2.7 Measurement of the viscosity and density

Viscosity of LLS and LL solvent systems were measured as follows: a series of solvent systems composed of n-hexane–ethyl acetate–methanol–water at a volume ratio of 5 : 6.5 : 5 : 6.5 were prepared in separated funnels; different amount of MWCNTs/OMCS was added to the above prepared solvent systems; all the solvent systems were shaken violently and allowed to thoroughly equilibrate at room temperature; 100.0 mL upper and lower phase of each solvent system were put into a 250.0 mL beaker; the measurement of viscosity was carried out at room temperature by NDJ-8S digital viscometer equipped with a 0 rotor. 60 rpm shear rate was applied in the viscosity measurement. The density of each phase was simply measured by weighing 5.0 mL upper and lower phase of each solvent system and the density was calculated with the formula: ρ = m/v, where ρ is density, m and v refer to weight and volume, respectively.

2.8 HSCCC separation procedure

2.8.1 Preparation of the biphasic solvent system and sample solution. The selected LLS three-phase and LL two-phase solvent systems composed of n-hexane–ethyl acetate–methanol–water (5 : 6.5 : 5 : 6.5, v/v/v/v) and different amount of MWCNTs/OMCS were prepared to separate flavonol aglycons. The LLS three-phase and LL two-phase solvent systems were firstly mixed in a separation funnel by repeated vigorous shaking, and then left to equilibrate at room temperature. The two liquid phases were separated and degassed by ultrasonication for 30 min shortly before use. Sample solution was prepared as follows: 1.0 mg of each flavonol aglycon (quercetin, luteolin and kaempferol) was dissolved in 1.0 mL of the solvent consisting of equal volume of each phase by sonication for analytical HSCCC separation.
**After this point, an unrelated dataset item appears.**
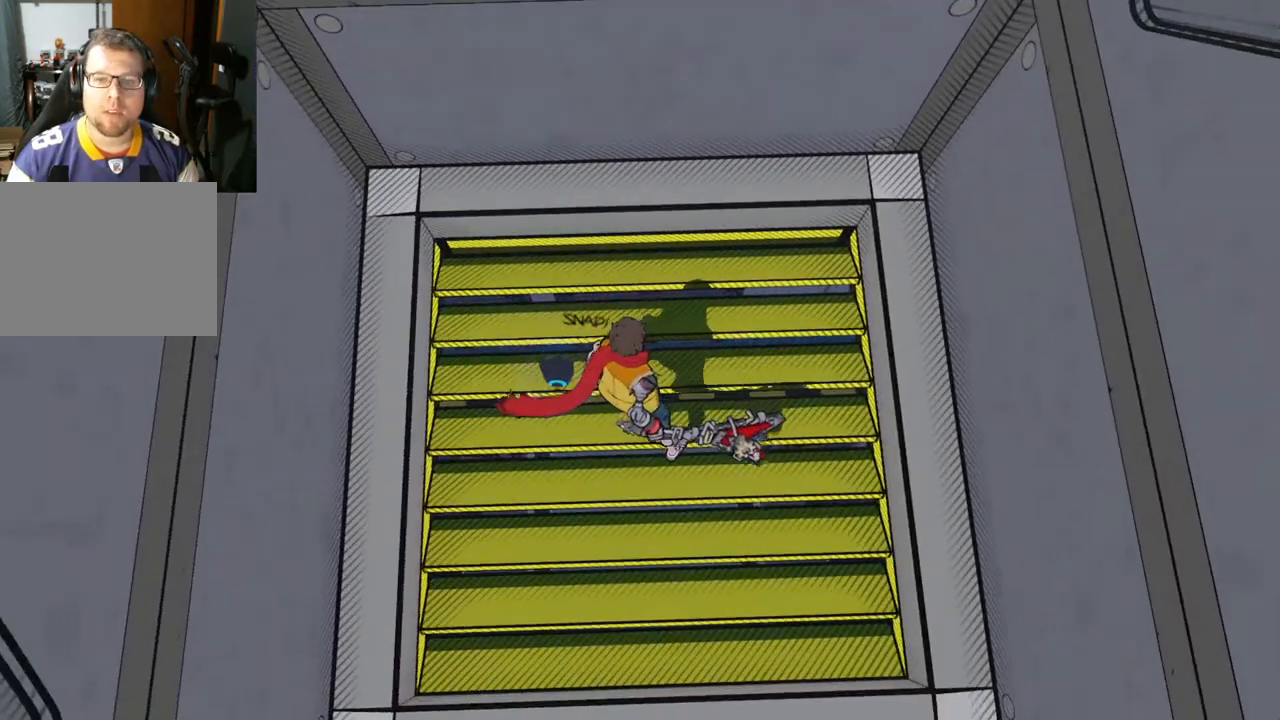
{"buttons": [], "left_stick": "center", "right_stick": "center", "events": [[133, "left_stick", "center"]]}
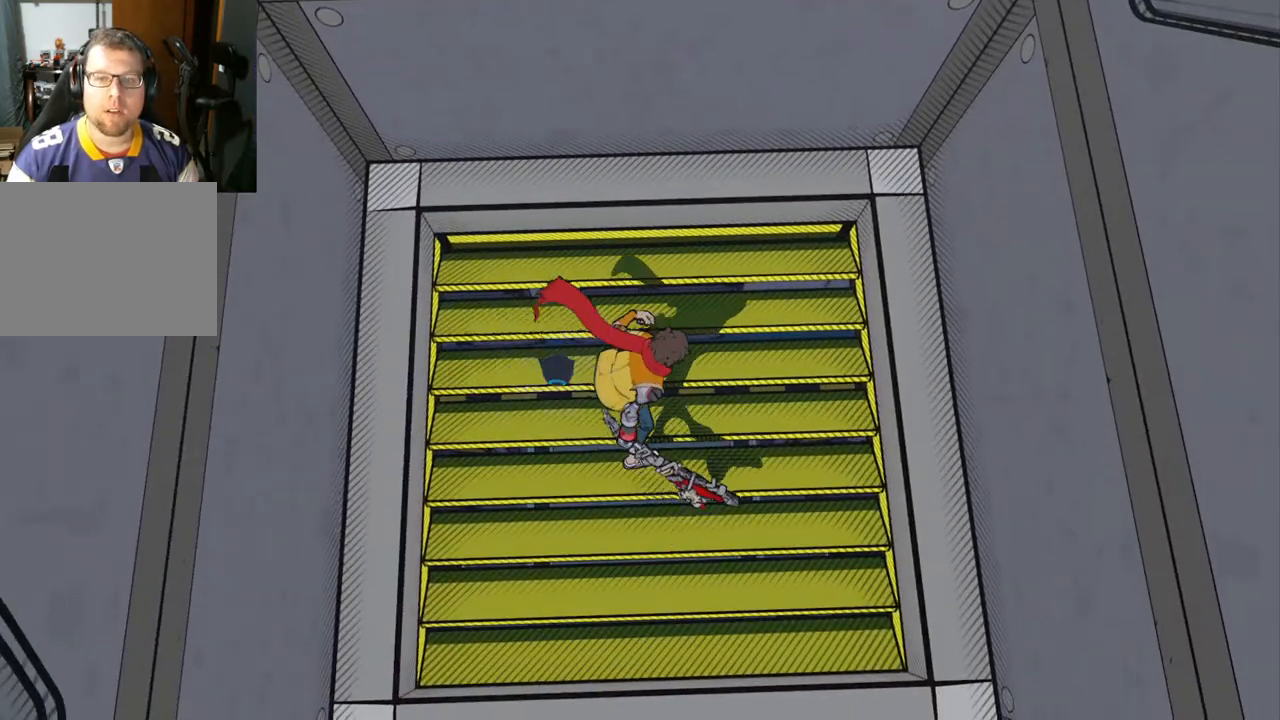
{"buttons": [], "left_stick": "center", "right_stick": "center", "events": []}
2.8.2 HSCCC separation. Because “tail-to-head”-mode was used for HSCCC separation in this study, so at the beginning, the lower phase used as stationary phase was loaded into the HSCCC apparatus to fill the multilayer coiled column at a flow-rate of 5.0 mL min⁻¹. As the apparatus was running at a revolution speed of 1600 rpm, the upper phase (mobile phase) was pumped into the column at a flow-rate of 0.8 mL min⁻¹. After hydrodynamic equilibrium was reached as indicated by a clear mobile phase eluting at the outlet, the sample solution was finally applied into the separation column through the injection valve. The effluent from the outlet of the column was continuously monitored with UV-vis detector. All through the experiment, the separation temperature was controlled at 30 °C. The peak fractions were collected according to the elution profile.
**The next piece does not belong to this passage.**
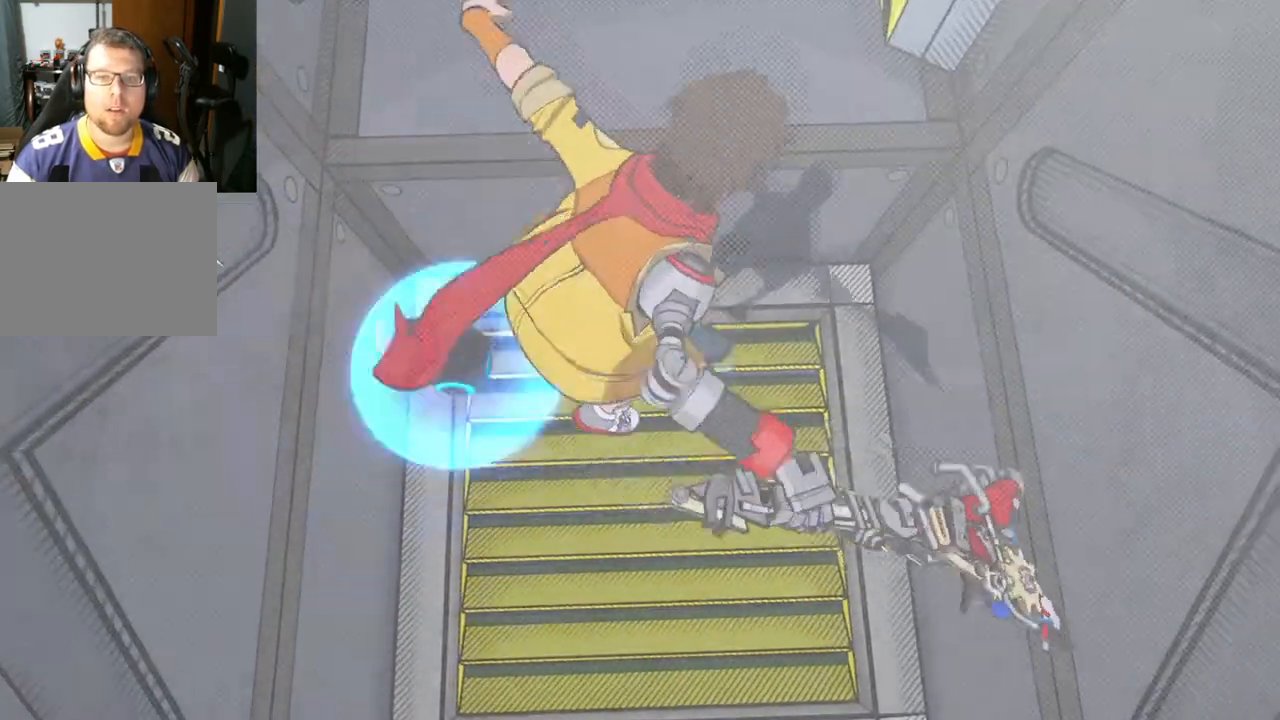
{"buttons": ["Y"], "left_stick": "center", "right_stick": "center", "events": []}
2.9 Measurement of the effect of aqueous phase pH on HSCCC separation

A series of solvent systems (n-hexane–ethyl acetate–methanol–water, 5 : 6.5 : 5 : 6.5, v/v/v/v) containing 1.0 mg mL⁻¹ MWCNTs/OMCS in the lower phase were prepared in separated funnels; all the solvent systems were shaken violently and allowed to thoroughly equilibrate at room temperature; the two phases were separated and the lower phases were adjusted to different pH values (pH = 2, 4, 6, 8, 10, 12); then the upper and lower phase were mixed, shaken violently and allowed to equilibrate again. Then, the HSCCC separation was the same as Section 2.8.2.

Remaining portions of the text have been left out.